• **Brano**
☆ ☆ ☆ ☆ ☆
Lineapelle, una delle principali fiere internazionali della pelle, inizia oggi, 9 ottobre, a Bologna. Oltre un migliaio di espositori da più di quaranta paesi metterà in mostra i suoi nuovi prodotti, che daranno un'idea di quelle che saranno le mode dell'anno prossimo per quanto riguarda calzature, abbigliamento, arredamento e accessori. Ma dietro a questi oggetti di lusso c'è un affare potenzialmente sporco e pericoloso.
La produzione della pelle - e in particolar modo, la concia - impiega una vasta gamma di sostanze chimiche pericolose che possono danneggiare la salute dei lavoratori e di quelli che ci vivono vicino, per non parlare dell'ambiente. Ecco perché le concerie europee sono tenute a seguire regole stringenti riguardo al trattamento dei rifiuti, e all'adozione di equipaggiamenti di sicurezza da parte dei lavoratori. È il motivo per cui l'uso di sostanze chimiche potenzialmente dannose ai consumatori viene rigidamente regolato e, in alcuni casi, bandito del tutto.
Hazaribagh, un quartiere densamente popolato della capitale del Bangladesh, Dacca, fornisce il giusto esempio di quanto sporca e pericolosa sia la concia della pelle. Ogni giorno, circa centocinquanta concerie scaricano ventuno mila metri cubi di rifiuti nelle fogne, che fluiscono direttamente nel fiume principale della città. Questa mistura tossica contiene cromo, piombo e altre sostanze, oltre a peli e carne di animali.
☆ ☆ ☆ ☆ ☆
• **Dati forniti**

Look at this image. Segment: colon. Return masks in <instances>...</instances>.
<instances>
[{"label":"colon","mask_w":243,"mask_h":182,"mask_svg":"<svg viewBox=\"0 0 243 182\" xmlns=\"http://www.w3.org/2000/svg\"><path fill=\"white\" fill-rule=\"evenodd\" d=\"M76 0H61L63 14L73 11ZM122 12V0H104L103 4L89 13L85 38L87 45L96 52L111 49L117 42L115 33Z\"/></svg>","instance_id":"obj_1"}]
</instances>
☆ ☆ ☆ ☆ ☆
• **Cosa si chiede**
Nel brano sulla concia della pelle, quanti metri cubi di rifiuti scaricano ogni giorno nelle fogne le concerie di Hazaribagh? L'elenco non ha alcun legame con il brano.

• **Risposta**
Ventuno mila metri cubi.